HBOS whistleblower tells charities to focus on people and culture, not process

20 Apr 2016 News

If your organisation does not have a culture in which people can speak truth to power, no system or process of governance or compliance will work, the former banker who blew the whistle on HBOS told an audience of charities yesterday.

Paul Moore

If your organisation does not have a culture in which people can speak truth to power, no system or process of governance or compliance will work, the former banker who blew the whistle on HBOS told an audience of charities yesterday.

Paul Moore was delivering the opening plenary at the ninth annual Trustee Exchange conference in London, entitled 'Governance lessons learned from the banking crisis'.

Dubbed the 'HBOS whistleblower', Moore was the only senior UK banking employee to speak out publicly about the high-risk sales techniques that he witnessed from the inside of a bank.  He lost his job as head of group regulatory risk at HBOS as a result, and has been unable to secure another job since.

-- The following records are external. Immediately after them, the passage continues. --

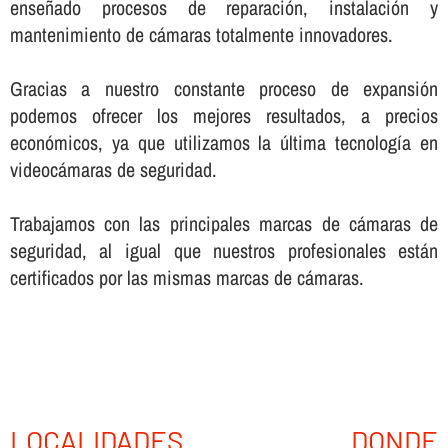
enseñado procesos de reparación, instalación y
mantenimiento de cámaras totalmente innovadores.
Gracias a nuestro constante proceso de expansión
podemos ofrecer los mejores resultados, a precios
económicos, ya que utilizamos la última tecnologí­a en
videocámaras de seguridad.
Trabajamos con las principales marcas de cámaras de
seguridad, al igual que nuestros profesionales están
certificados por las mismas marcas de cámaras.
LOCALIDADES DONDE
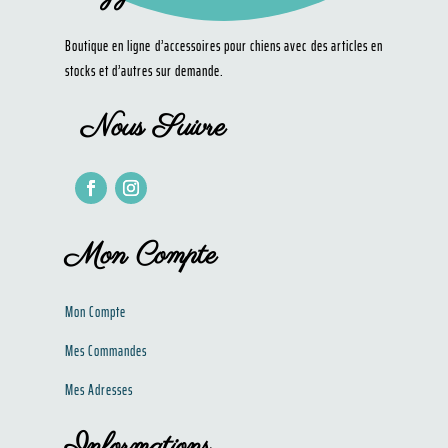
Boutique en ligne d’accessoires pour chiens avec des articles en
stocks et d’autres sur demande.
Nous Suivre
Mon Compte
Mon Compte
Mes Commandes
Mes Adresses
Informations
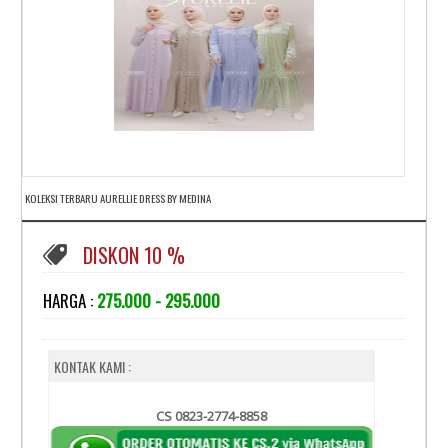
KOLEKSI TERBARU AURELLIE DRESS BY MEDINA
DISKON 10 %
HARGA :
275.000 - 295.000
KONTAK KAMI :
CS 0823-2774-8858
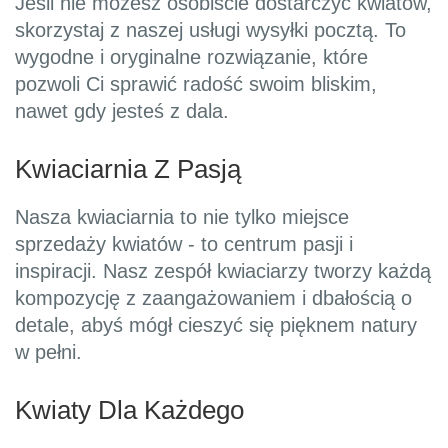
Jeśli nie możesz osobiście dostarczyć kwiatów,
skorzystaj z naszej usługi wysyłki pocztą. To
wygodne i oryginalne rozwiązanie, które
pozwoli Ci sprawić radość swoim bliskim,
nawet gdy jesteś z dala.
Kwiaciarnia Z Pasją
Nasza kwiaciarnia to nie tylko miejsce
sprzedaży kwiatów - to centrum pasji i
inspiracji. Nasz zespół kwiaciarzy tworzy każdą
kompozycję z zaangażowaniem i dbałością o
detale, abyś mógł cieszyć się pięknem natury
w pełni.
Kwiaty Dla Każdego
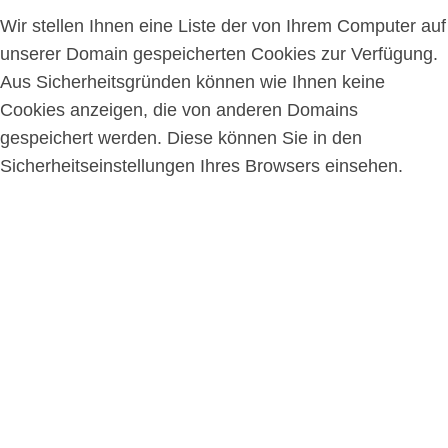
Wir stellen Ihnen eine Liste der von Ihrem Computer auf
unserer Domain gespeicherten Cookies zur Verfügung.
Aus Sicherheitsgründen können wie Ihnen keine
Cookies anzeigen, die von anderen Domains
gespeichert werden. Diese können Sie in den
Sicherheitseinstellungen Ihres Browsers einsehen.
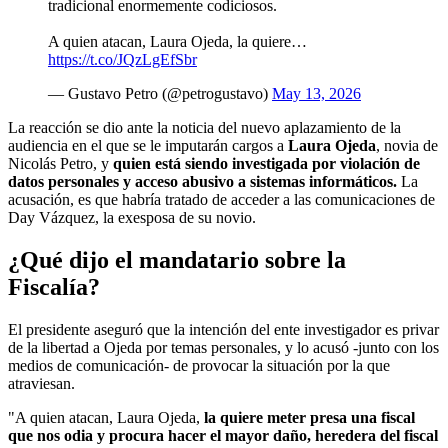
tradicional enormemente codiciosos.
A quien atacan, Laura Ojeda, la quiere…
https://t.co/JQzLgEfSbr
— Gustavo Petro (@petrogustavo)
May 13, 2026
La reacción se dio ante la noticia del nuevo aplazamiento de la
audiencia en el que se le imputarán cargos a
Laura Ojeda
, novia de
Nicolás Petro, y
quien está siendo investigada por violación de
datos personales y acceso abusivo a sistemas informáticos.
La
acusación, es que habría tratado de acceder a las comunicaciones de
Day Vázquez, la exesposa de su novio.
¿Qué dijo el mandatario sobre la
Fiscalía?
El presidente aseguró que la intención del ente investigador es privar
de la libertad a Ojeda por temas personales, y lo acusó -junto con los
medios de comunicación- de provocar la situación por la que
atraviesan.
"A quien atacan, Laura Ojeda,
la quiere meter presa una fiscal
que nos odia y procura hacer el mayor daño, heredera del fiscal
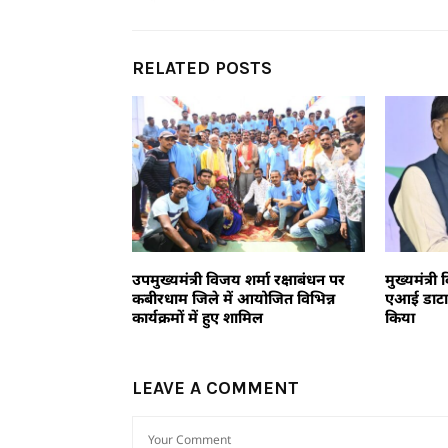
RELATED POSTS
उपमुख्यमंत्री विजय शर्मा रक्षाबंधन पर
मुख्यमंत्री
कबीरधाम जिले में आयोजित विभिन्न
एआई डाटा स
कार्यक्रमों में हुए शामिल
किया
LEAVE A COMMENT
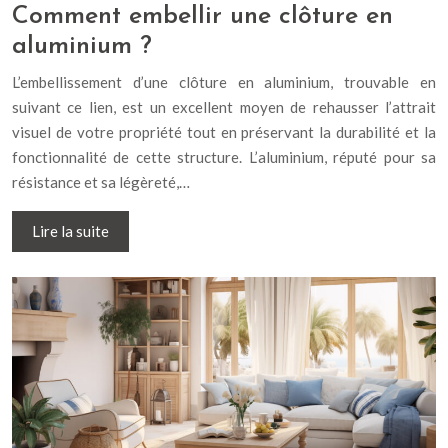
Comment embellir une clôture en
aluminium ?
L’embellissement d’une clôture en aluminium, trouvable en
suivant ce lien, est un excellent moyen de rehausser l’attrait
visuel de votre propriété tout en préservant la durabilité et la
fonctionnalité de cette structure. L’aluminium, réputé pour sa
résistance et sa légèreté,…
Lire la suite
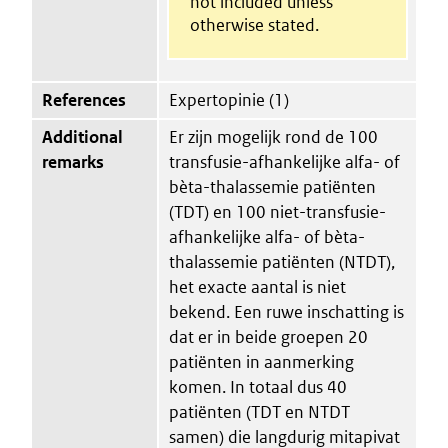
not included unless
otherwise stated.
References
Expertopinie (1)
Additional
Er zijn mogelijk rond de 100
remarks
transfusie-afhankelijke alfa- of
bèta-thalassemie patiënten
(TDT) en 100 niet-transfusie-
afhankelijke alfa- of bèta-
thalassemie patiënten (NTDT),
het exacte aantal is niet
bekend. Een ruwe inschatting is
dat er in beide groepen 20
patiënten in aanmerking
komen. In totaal dus 40
patiënten (TDT en NTDT
samen) die langdurig mitapivat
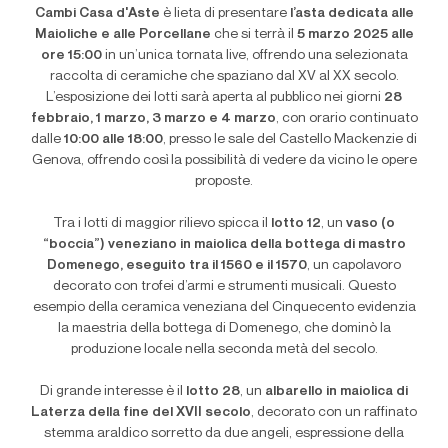
Cambi Casa d'Aste
è lieta di presentare
l
’
asta dedicata alle
Maioliche e alle Porcellane
che si terrà il
5 marzo 2025 alle
ore 15:00
in un
’
unica tornata live, offrendo una selezionata
raccolta di ceramiche che spaziano dal XV al XX secolo.
L
’
esposizione dei lotti sarà aperta al pubblico nei giorni
28
febbraio, 1 marzo, 3 marzo e 4 marzo
, con orario continuato
dalle
10:00 alle 18:00
, presso le sale del Castello Mackenzie di
Genova, offrendo così la possibilità di vedere da vicino le opere
proposte.
Tra i lotti di maggior rilievo spicca il
lotto 12
, un
vaso (o
“
boccia”) veneziano in maiolica della bottega di mastro
Domenego, eseguito tra il 1560 e il 1570
, un capolavoro
decorato con trofei d
’
armi e strumenti musicali. Questo
esempio della ceramica veneziana del Cinquecento evidenzia
la maestria della bottega di Domenego, che dominò la
produzione locale nella seconda metà del secolo.
Di grande interesse è il
lotto 28
, un
albarello in maiolica di
Laterza della fine del XVII secolo
, decorato con un raffinato
stemma araldico sorretto da due angeli, espressione della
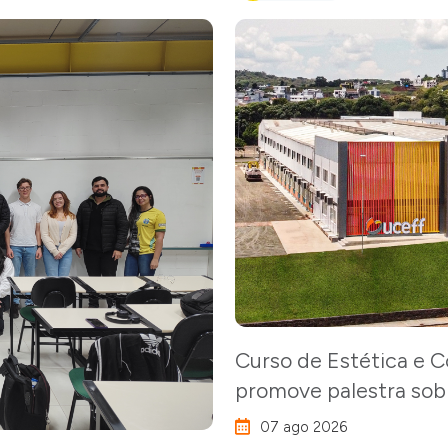
Curso de Estética e
promove palestra so
07 ago 2026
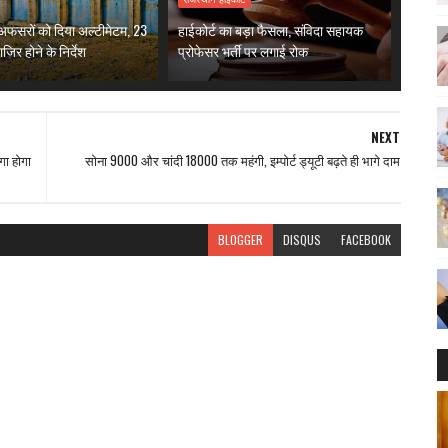
े अफसरों को दिया अल्टीमेटम, 23
हाईकोर्ट का बड़ा फैसला, संविदा सहायक
जिर होने के निर्देश
प्रोफेसर भर्ती पर लगाई रोक
NEXT
गा होगा
सोना 9000 और चांदी 18000 तक महंगी, इम्पोर्ट ड्यूटी बढ़ते ही भागे दाम
BLOGGER
DISQUS
FACEBOOK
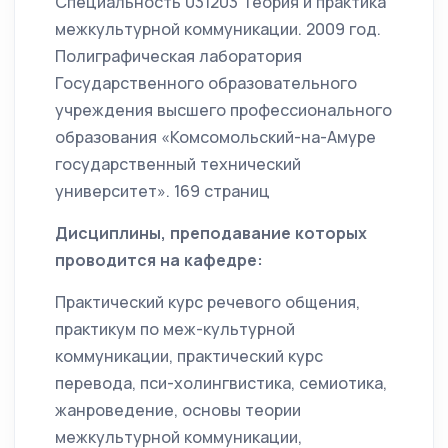
Специальность 031203 Теория и практика
межкультурной коммуникации. 2009 год.
Полиграфическая лаборатория
Государственного образовательного
учреждения высшего профессионального
образования «Комсомольский-на-Амуре
государственный технический
университет». 169 страниц
Дисциплины, преподавание которых
проводится на кафедре:
Практический курс речевого общения,
практикум по меж-культурной
коммуникации, практический курс
перевода, пси-холингвистика, семиотика,
жанроведение, основы теории
межкультурной коммуникации,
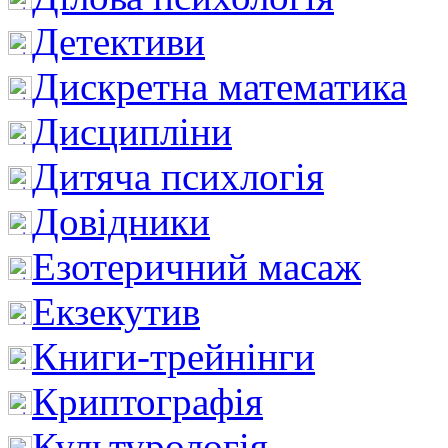
Детективи
Дискретна математика
Дисципліни
Дитяча психлогія
Довідники
Езотеричний масаж
Екзекутив
Книги-трейнінги
Криптографія
Культурологія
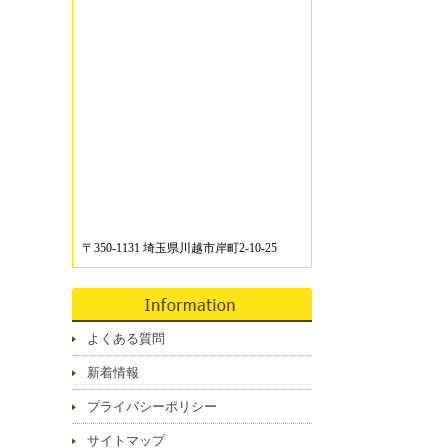
〒350-1131 埼玉県川越市岸町2-10-25
よくある質問
新着情報
プライバシーポリシー
サイトマップ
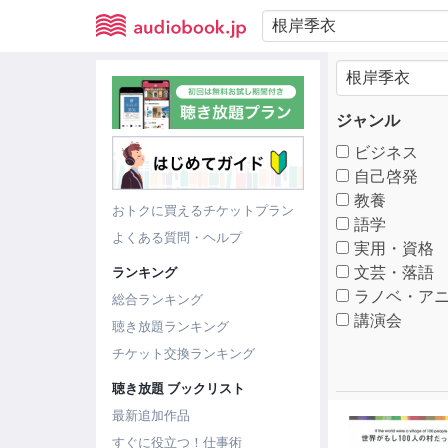
ジャンル
ビジネス
自己啓発
教養
おトクに買えるチケットプラン
語学
よくある質問・ヘルプ
実用・資格
文芸・落語
ランキング
ラノベ・アニ
総合ランキング
講演会
聴き放題ランキング
チケット交換ランキング
聴き放題 ブックリスト
最新追加作品
すぐに役立つ！仕事術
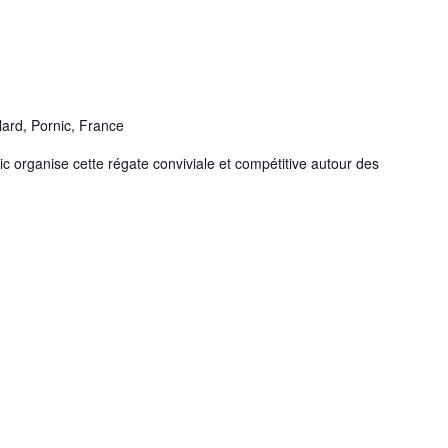
lard, Pornic, France
c organise cette régate conviviale et compétitive autour des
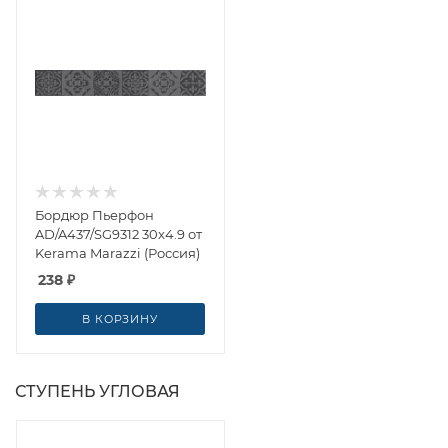
Бордюр Пьерфон
AD/A437/SG9312 30x4.9 от
Kerama Marazzi (Россия)
238
₽
В КОРЗИНУ
СТУПЕНЬ УГЛОВАЯ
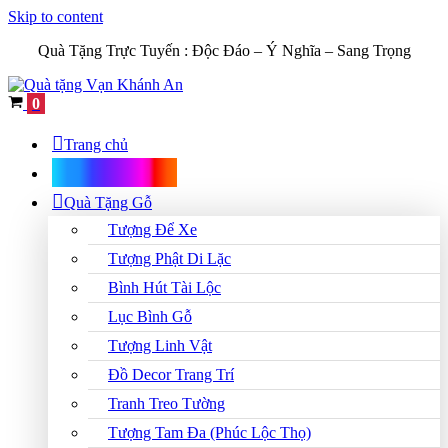
Skip to content
Quà Tặng Trực Tuyến :
Độc Đáo – Ý Nghĩa – Sang Trọng
Cart
0
Trang chủ
Shop Quà Tặng
Quà Tặng Gỗ
Tượng Để Xe
Tượng Phật Di Lặc
Bình Hút Tài Lộc
Lục Bình Gỗ
Tượng Linh Vật
Đồ Decor Trang Trí
Tranh Treo Tường
Tượng Tam Đa (Phúc Lộc Thọ)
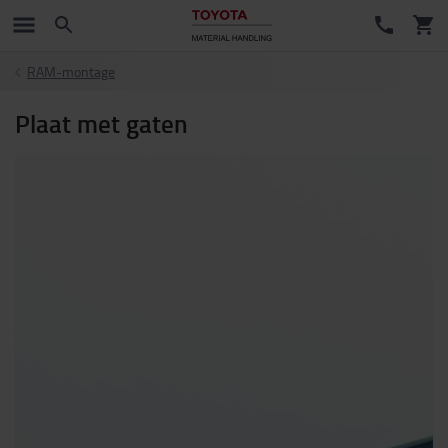
RAM-montage
Plaat met gaten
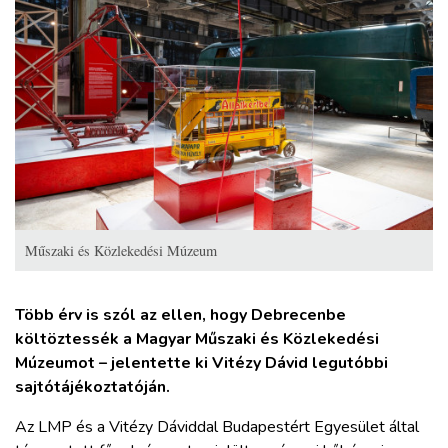
ZÖLDÚT
HAJÓZÁS
BLOG
ARCHÍVUM
WEBSHOP
Műszaki és Közlekedési Múzeum
BELÉPÉS
Több érv is szól az ellen, hogy Debrecenbe
költöztessék a Magyar Műszaki és Közlekedési
Múzeumot – jelentette ki Vitézy Dávid legutóbbi
REGISZTRÁCIÓ
sajtótájékoztatóján.
Az LMP és a Vitézy Dáviddal Budapestért Egyesület által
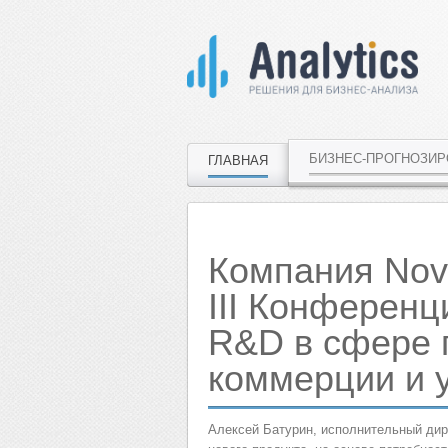
БИЗНЕС-ПРОГНОЗИ
ГЛАВНАЯ
Компания Nov
III Конференц
R&D в сфере 
коммерции и 
Алексей Батурин, исполнительный дир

Moore told the audience of charity trustees and chief executives that having processes and policies in place did not mean that nothing could go wrong, and warned against “letting the process of governance triumph over the purpose”.

Within HBOS at the time, there was a non-executive board, a head of risk, a risk committee and an internal audit function, backed up externally by statutory auditors, regulators and politicians. Yet none of these were able to balance the power of the executive.

“There was obviously something wrong with the process at HBOS but that had nothing to do with there not being enough of it,” said Moore. “There was plenty of policy-itis, email-itis, form-itis, committee-itis. 

“Don't let process and policy give you the false assurance that everything is under control.  I’m not saying you don’t need it, but it only works so long as the real focus is on people and culture.”

He said it is not difficult to do reviews of culture, and trustee boards ought to make sure they are aware of the culture of their charity. "Don't wait to make it sophisticated, do it fast and make sure you know what the culture of your organisation is."

Moore also mused on the type of person that is best suited to a risk-management role, pointing out that effective handling of risk does not mean avoiding risk completely.  He said the ideal personality type was as much about anthropology and psychology as technical competence and experience of making and implementing process.

He concluded that the most important piece of advice he could give the delegates was that control functions such as risk management, internal audit and compliance should "never, ever" report to the executive; they should report to someone senior on the non-executive board.

"Of course, the executive won't like that, they will say that would slow them down," Moore said.  "I say they probably should slow down.

"Likewise, if you allow a visionary founder to run a charity with no checks and balances, you will have a disaster on your hands."